= Group family =

In probability theory, especially as it is used in statistics, a group family of probability distributions is one obtained by subjecting a random variable with a fixed distribution to a suitable transformation, such as a location–scale family, or otherwise one of probability distributions acted upon by a group. Considering a family of distributions as a group family can, in statistical theory, lead to identifying ancillary statistics.

== Types ==
A group family can be generated by subjecting a random variable with a fixed distribution to some suitable transformations. Different types of group families are as follows :

=== Location ===

This family is obtained by adding a constant to a random variable. Let $X$ be a random variable and $a \in R$ be a constant.
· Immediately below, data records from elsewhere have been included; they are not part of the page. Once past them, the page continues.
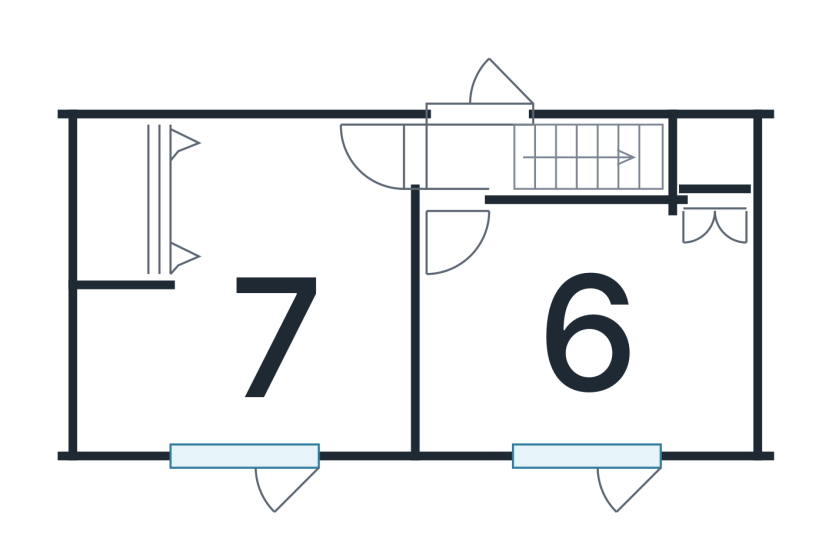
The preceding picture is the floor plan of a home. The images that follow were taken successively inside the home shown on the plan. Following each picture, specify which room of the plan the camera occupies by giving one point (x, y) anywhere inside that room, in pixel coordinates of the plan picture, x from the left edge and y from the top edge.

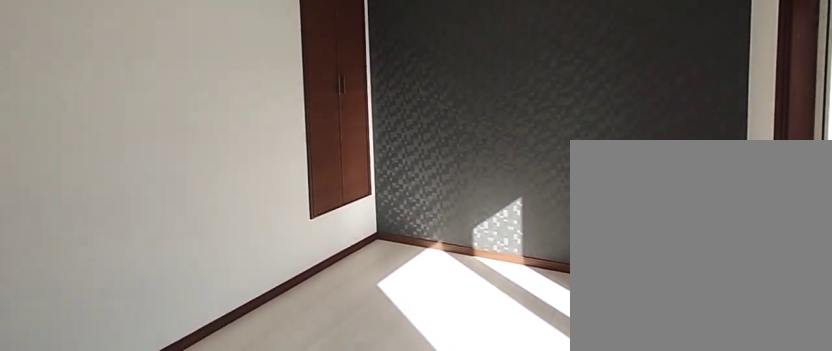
(586, 314)
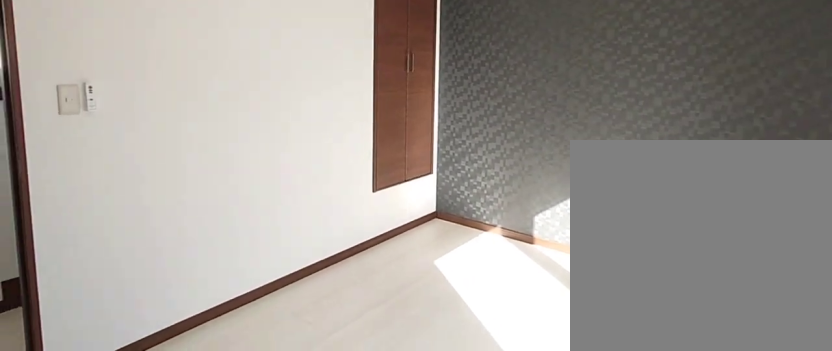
(586, 314)
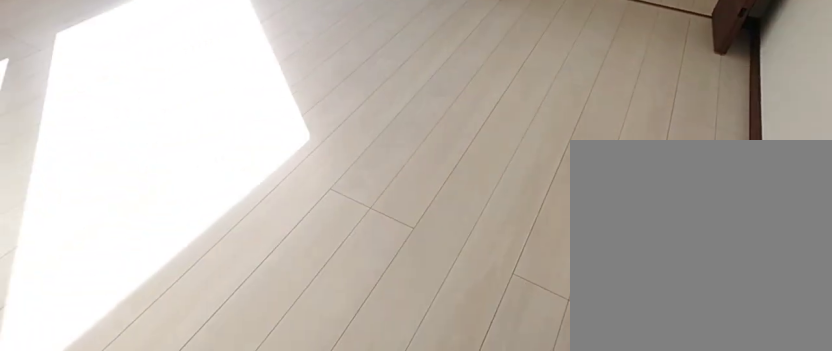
(264, 262)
Let $Y = X + a$ . Then $$F_Y(y) = P(Y\leq y) = P(X+a \leq y) = P(X \leq y-a) = F_X(y-a)$$For a fixed distribution, as $a$ varies from $-\infty$ to $\infty$, the distributions that we obtain constitute the location family.

=== Scale ===

This family is obtained by multiplying a random variable with a constant. Let $X$ be a random variable and $c \in R^+$ be a constant. Let $Y = cX$ . Then$$F_Y(y) = P(Y\leq y) = P(cX \leq y) = P(X \leq y/c) = F_X(y/c)$$

=== Location–scale ===

This family is obtained by multiplying a random variable with a constant and then adding some other constant to it. Let $X$ be a random variable, $a \in R$ and $c \in R^+$be constants. Let $Y = cX + a$. Then

$$F_Y(y) = P(Y\leq y) = P(cX+a \leq y) = P(X \leq (y-a)/c) = F_X((y-a)/c)$$

Note that it is important that $a \in R$ and $c \in R^+$ in order to satisfy the properties mentioned in the following section.

== Transformation ==
The transformation applied to the random variable must satisfy the properties of closure under composition and inversion.